Egypt affirms continued support for all efforts to stabilize Libya
PARIS: Diplomatic discord between Algeria and France escalated on Sunday after Algiers banned French military planes from its airspace, its latest response to a visa dispute and critical comments from President Emmanuel Macron.
France’s jets regularly fly over the former French colony to reach the Sahel region of West Africa, where its soldiers are helping to fight jihadist insurgents as part of its Operation Barkhane.
“This morning, when we filed the flight plans for two planes, we learned that the Algerians had interrupted the overflights of their territory by French military planes,” said an army spokesman, Colonel Pascal. Ianni.
He said the decision had “slightly impacted” supply flights but “does not affect our operations” in the Sahel.
But the move exacerbated tensions that had already erupted on Saturday when the Algerian government recalled its ambassador to France, citing “unacceptable interference” in its affairs.
According to French and Algerian media, Macron told descendants of figures from the 1954-62 war of independence in Algeria that the country was ruled by a “politico-military system” which had “totally rewritten” its history.

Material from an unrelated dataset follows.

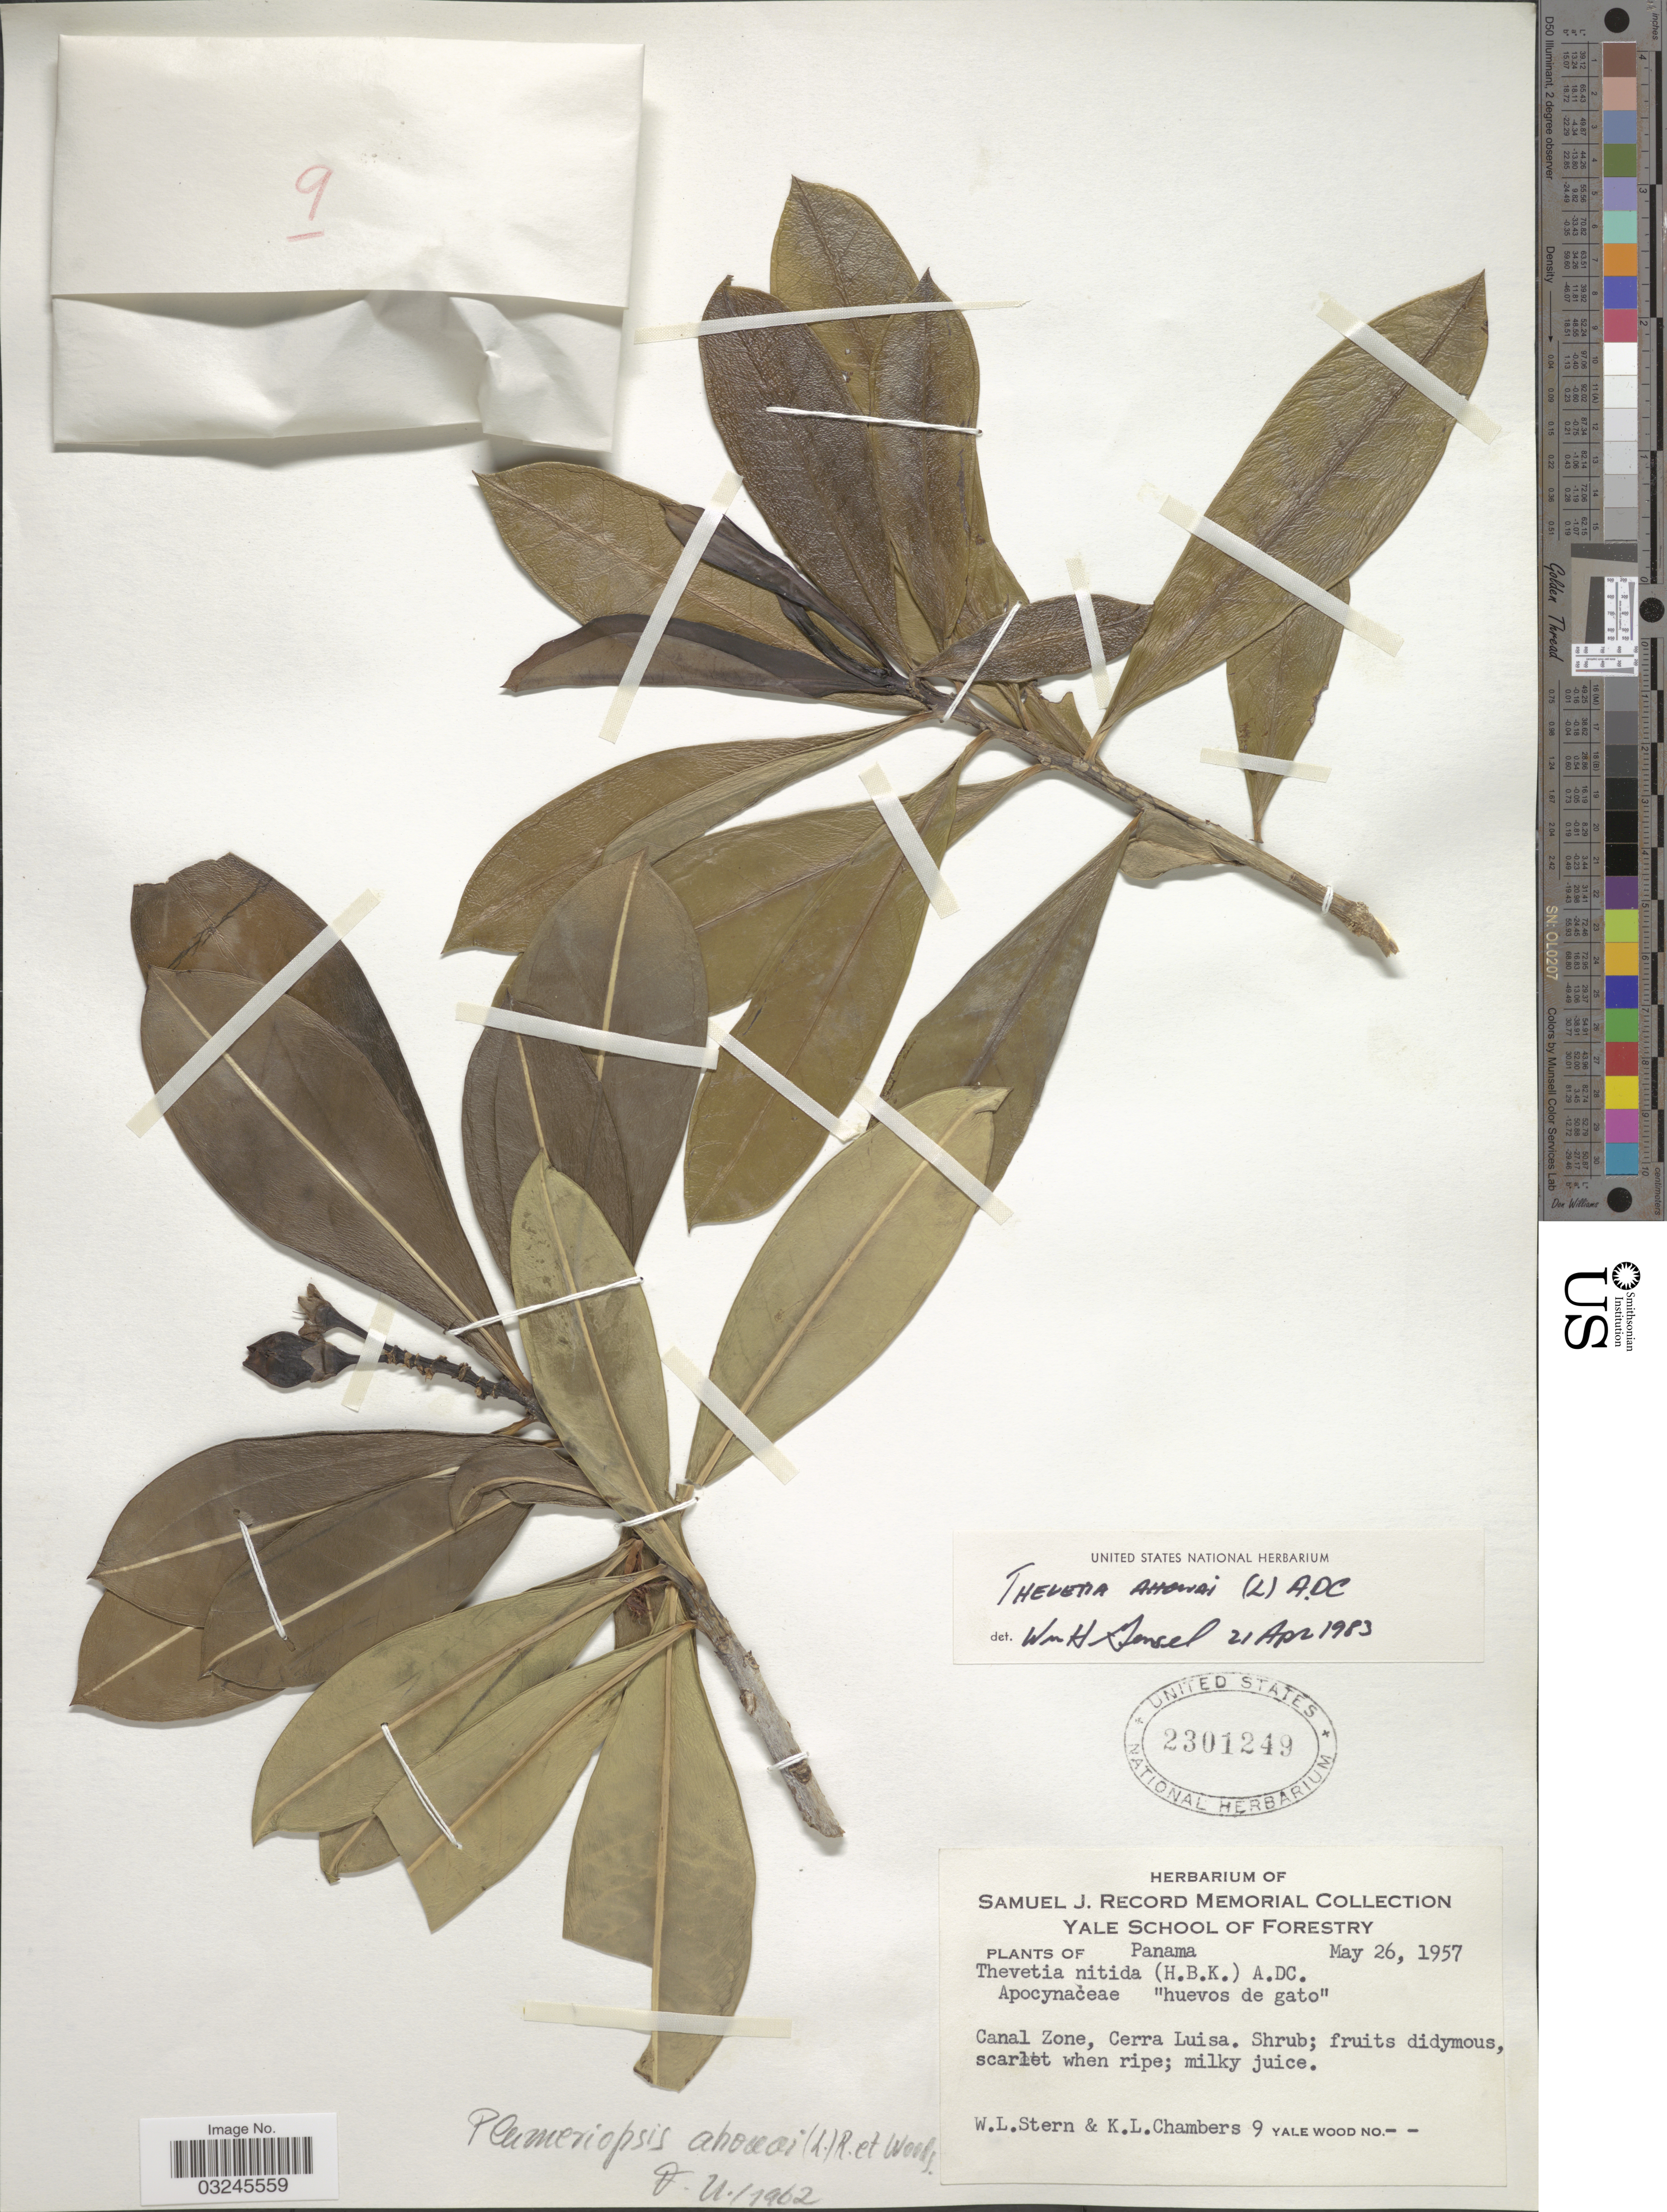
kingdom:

“We see that the Algerian system is tired, it has been weakened by the Hirak”, he added, referring to the pro-democracy movement which forced Abdelaziz Bouteflika to power in 2019 after two decades at the head.
Macron’s office did not deny the reported comments, but said the president was discussing the Algerian war with young French people and answering questions, without giving an official interview.
Ianni said there had been no official notification of the flight ban, and the French Foreign Ministry, contacted by AFP, declined to comment.
Last year, the Algerian government criminalized the dissemination of what it sees as “fake news” that undermines national unity.
Saturday’s ambassador’s recall was the second time he has done so, having taken a similar response in May 2020 after French media aired a documentary on the Hirak movement.
Algerian officials have cracked down on efforts to revive pro-democracy protests, and human rights groups say dozens of people linked to them have been jailed in recent months.
Algiers was also angry last week after France announced it would sharply reduce the number of visas it grants to Algerian, Moroccan and Tunisian citizens.
Paris said the ruling was made necessary by the fact that the former colonies had not done enough to allow the return of illegal migrants to France.
When a French court rejects a person’s visa application, authorities must still obtain a consular laissez-passer from their country of origin in order to forcibly remove them, a document that Paris says Algiers, Rabat and Tunis largely refuse to supply.
Macron reportedly ordered the number of visa deliveries to Algeria and Morocco to be halved from 2020 levels, and Tunisia by a third.
The Algerian Foreign Ministry summoned French Ambassador François Gouyette on Wednesday to make a “formal protest” against the visa decision.